In this case, the warehouse wasn’t the Ghost Ship. There were no big parties on site. It wasn’t a venue for events. As far as I can tell, only a small number of people were ever in the building. It was a quiet place. With a little help from the landlord and the city, the tenants could have brought the place up to code.

In fact, that process was underway.

But the land is more valuable as high-end condos, so the landlord went to court and said that the place wasn’t habitable and that people were living there, so they all had to go.

I talked to Natham Cottam, who was carrying his belongings to his car. He said he would stay with friends for a few days, but had no idea what would happen after that.

Another tenant was moving his things into a white van. “I have no idea where I’m going to go,” he said. “I guess I’m sleeping in my van.”

There has to be a better way.

Tommi Avicolli Mecca, who works with the Housing Rights Committee, was standing outside in the rain as the locksmith worked and the tenants collected their stuff.

“What is it going to take?” he asked. “Iris Canada is dead. We have other seniors who have died after evictions. What has to happen before City Hall decides that this has to stop?”

Good question.

19 COMMENTS

  1. OK, even the residents were doing repairs to fully bring it up to code. I’m just saying it wasn’t anything like the Ghost Ship.

  2. I do, but if they’re the master tenant, the leaseholder and [maybe] the longest domiciled tenant there, I’m not sure how else to describe them. it’s a lot of responsibility as well. Often they’re on the hook for the deposits, utilities, etc.,

  3. Yes, and you literally have more rights as a MT than would a prop owner or LL in the same unit. Go figure.

  4. Did you look at the video? This warehouse in BH looked like it was a mess inside & extremely unsafe with no fire safety features!

  5. Some warehouses are very safe, and from what I read these were pretty good and being improved. The Ghost Ship was pathologically unsafe in every way: bad electrical, no sprinklers, no escape routes.

  6. He didn’t. That was how he got them evicted, AFAIK. Funny enough, the same zoning lets him put 50 condos on that property.

  7. key phrase is rent control. Makes all the difference if one is lucky enough to find a place with a longtime master tenant with an available room.

  8. You say it’s not possible, but as the master tenant of a rent controlled flat, I say it is. I’ve rented to many artists and SF newcomers over the years.
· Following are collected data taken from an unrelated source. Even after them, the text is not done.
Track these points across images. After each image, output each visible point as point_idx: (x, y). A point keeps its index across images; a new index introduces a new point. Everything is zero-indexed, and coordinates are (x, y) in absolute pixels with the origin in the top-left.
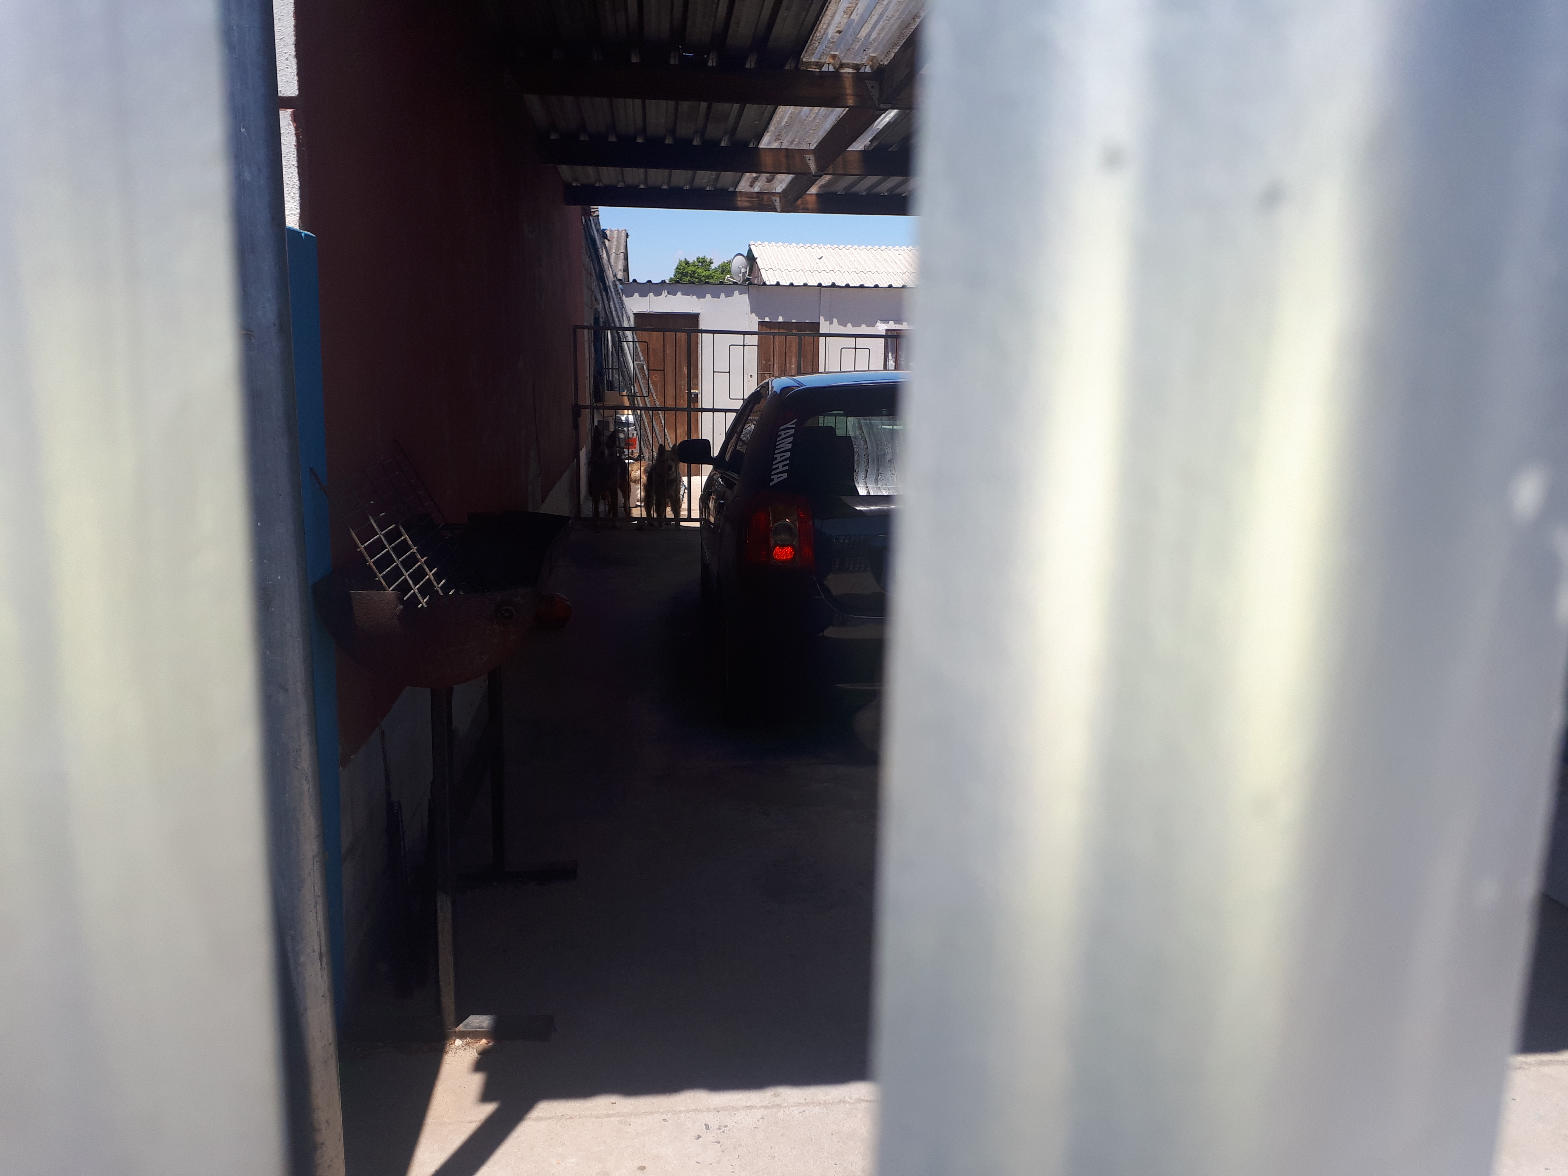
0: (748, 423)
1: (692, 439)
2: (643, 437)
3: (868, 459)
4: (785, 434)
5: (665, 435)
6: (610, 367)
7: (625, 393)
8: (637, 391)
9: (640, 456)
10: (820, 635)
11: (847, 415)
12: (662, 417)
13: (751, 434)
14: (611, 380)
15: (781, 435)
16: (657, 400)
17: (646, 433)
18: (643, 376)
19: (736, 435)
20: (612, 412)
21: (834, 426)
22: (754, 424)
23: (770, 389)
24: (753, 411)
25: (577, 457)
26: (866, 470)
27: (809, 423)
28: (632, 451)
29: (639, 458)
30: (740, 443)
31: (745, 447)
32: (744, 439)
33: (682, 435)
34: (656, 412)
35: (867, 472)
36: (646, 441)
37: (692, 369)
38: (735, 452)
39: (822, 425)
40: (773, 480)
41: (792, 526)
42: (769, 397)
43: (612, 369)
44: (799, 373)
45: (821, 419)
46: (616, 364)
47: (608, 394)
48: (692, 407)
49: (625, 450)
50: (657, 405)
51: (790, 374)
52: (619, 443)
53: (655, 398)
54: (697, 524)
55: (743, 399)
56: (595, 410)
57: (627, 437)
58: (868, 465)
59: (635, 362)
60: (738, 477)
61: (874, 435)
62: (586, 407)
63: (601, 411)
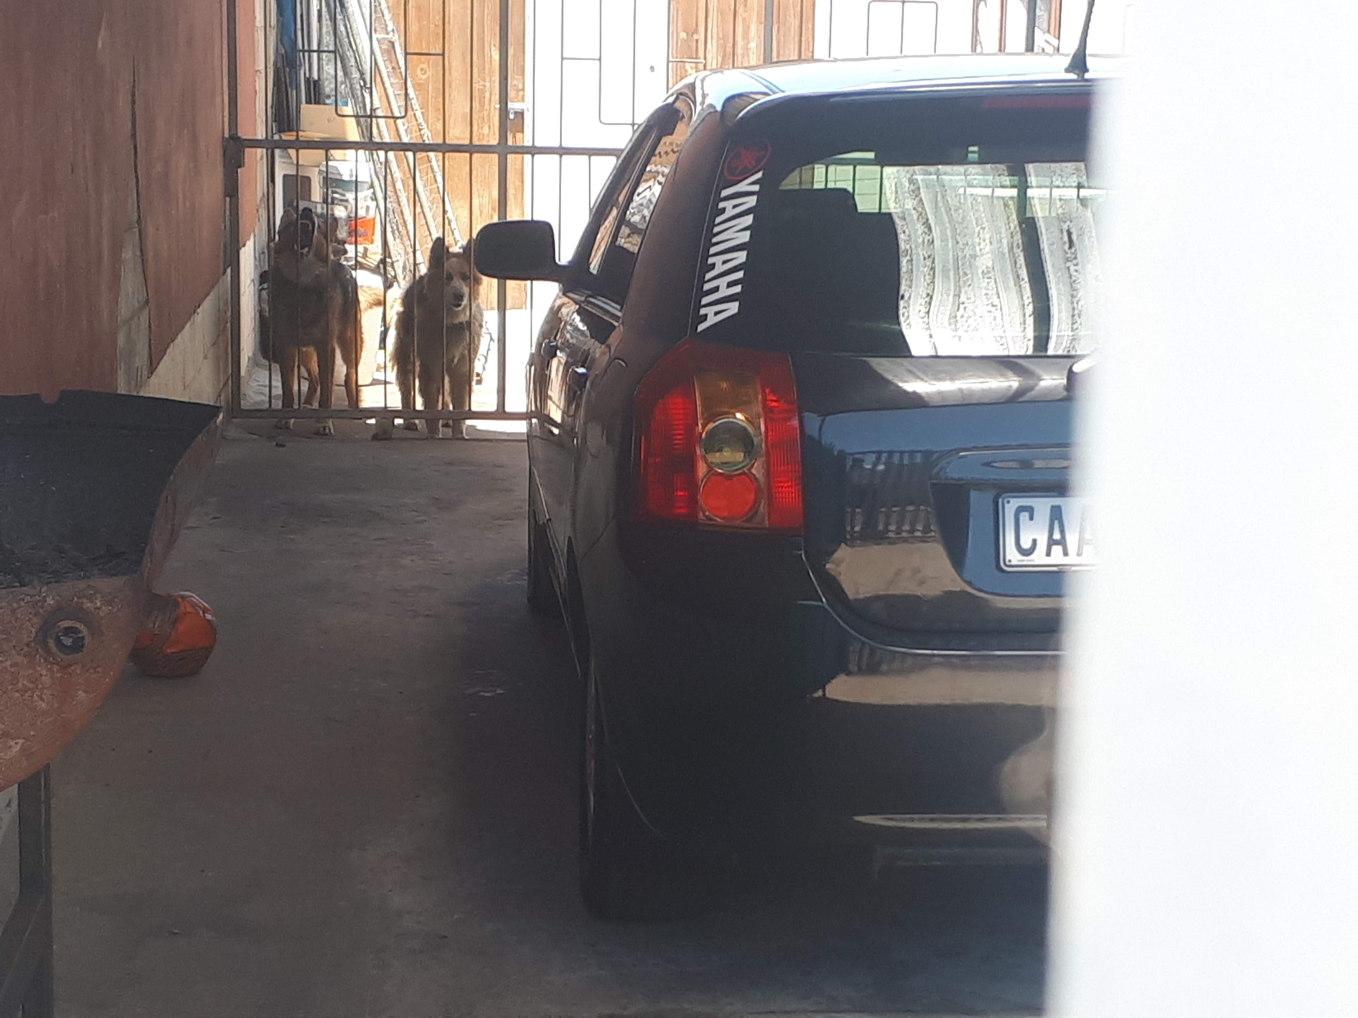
0: (647, 181)
1: (509, 219)
2: (392, 216)
3: (933, 269)
4: (735, 207)
5: (444, 212)
6: (315, 47)
7: (348, 110)
8: (377, 104)
9: (383, 261)
10: (816, 695)
11: (882, 161)
12: (436, 169)
13: (652, 208)
14: (316, 77)
15: (723, 210)
16: (425, 126)
17: (400, 205)
18: (393, 68)
19: (615, 212)
20: (319, 154)
21: (850, 189)
22: (660, 183)
23: (699, 99)
24: (657, 152)
25: (234, 263)
26: (928, 295)
27: (791, 182)
28: (366, 250)
29: (381, 266)
30: (625, 230)
31: (637, 239)
32: (636, 219)
33: (485, 210)
34: (424, 154)
35: (931, 298)
36: (397, 226)
37: (511, 51)
38: (614, 250)
39: (822, 186)
40: (705, 317)
41: (750, 429)
42: (694, 118)
43: (319, 51)
44: (768, 61)
45: (819, 170)
46: (328, 40)
47: (308, 112)
48: (510, 143)
49: (347, 246)
50: (425, 138)
51: (746, 65)
52: (335, 229)
53: (421, 120)
54: (520, 427)
55: (633, 125)
56: (277, 152)
57: (353, 215)
58: (933, 282)
59: (374, 36)
60: (621, 309)
61: (948, 210)
62: (256, 144)
63: (292, 152)
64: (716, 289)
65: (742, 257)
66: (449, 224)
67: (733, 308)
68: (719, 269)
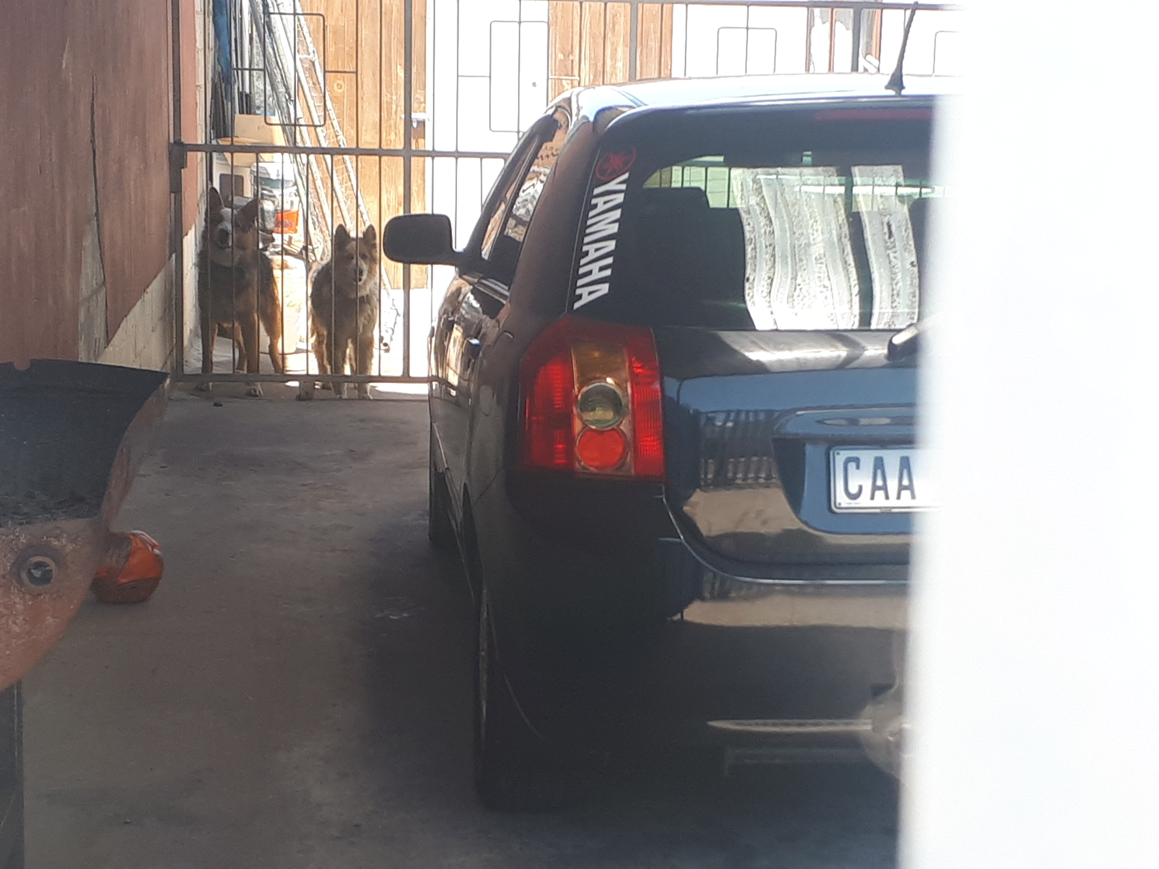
0: (531, 179)
1: (412, 213)
2: (312, 209)
3: (773, 256)
4: (605, 203)
5: (357, 206)
6: (247, 65)
7: (275, 119)
8: (299, 114)
9: (305, 248)
10: (675, 618)
11: (730, 163)
12: (350, 169)
13: (535, 203)
14: (248, 91)
15: (596, 206)
16: (340, 133)
17: (319, 200)
18: (314, 83)
19: (503, 207)
20: (250, 157)
21: (703, 188)
22: (542, 182)
23: (574, 111)
24: (539, 155)
25: (178, 249)
26: (769, 278)
27: (653, 182)
28: (291, 238)
29: (304, 252)
30: (512, 222)
31: (522, 230)
32: (521, 212)
33: (392, 205)
34: (340, 157)
35: (772, 280)
36: (317, 218)
37: (414, 69)
38: (502, 239)
39: (679, 185)
40: (580, 297)
41: (618, 391)
42: (571, 127)
43: (250, 69)
44: (632, 78)
45: (677, 170)
46: (258, 60)
47: (241, 120)
48: (413, 147)
49: (275, 235)
50: (341, 143)
51: (614, 81)
52: (263, 220)
53: (337, 128)
54: (423, 389)
55: (519, 133)
56: (215, 155)
57: (280, 208)
58: (773, 266)
59: (298, 56)
60: (509, 290)
61: (786, 205)
62: (196, 148)
63: (228, 155)
64: (590, 273)
65: (611, 245)
66: (362, 216)
67: (604, 289)
68: (592, 255)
I know literally dozens of people in the Western Addition making well under $50k and living in rent controlled units.

    Even in the wake of the Ghost Ship fire, Oakland is evicting only a small percentage of it’s live/work warehouse spaces. Safety is paramount, but where exactly Oakland and SF draw the line regarding people living in commercially zoned warehouses needs to be carefully considered.

  9. Also, the warehouse in this story is zoned for commercial use:
    https://ww2.kqed.org/arts/2017/04/26/artists-evicted-from-commercially-zoned-bernal-heights-warehouse/

    It’s surprising that Tim completely omitted that. Because I remember when there was a tech office in a building in the Mission that they probably weren’t zoned for. Tim was emphatic that we need to enforce legal zoning requirements.

    It was probably just an oversight that he entirely overlooked the matter of zoning this time

  10. But then your taxes would go down to 15% if you’re a freelancer, which is going to work out the same.

  11. Not to worry….Trump is removing local property taxes as a federal deduction. All will be well soon. Bigly.

  12. IDK what the answer is. The warehouses are unsafe & that means that if there’s another fire like the one at Ghost Ship, the LL is responsible for renting inhabitable properties to the tenants who will sue (like right now in Oak).

    If you’re an artist, you’re literally better off moving to the lower priced areas like DET & BALT, not to SFBA. The prices here are skyrocketing. Unless you’re making $150k+ per year you really can’t move to the SFBA unless you have real family/conn. It’s not possible. And SFG just said that an engineer making $160k a year can’t afford to live here nor doctors.

    And development isn’t going to ease the rental prices of the area.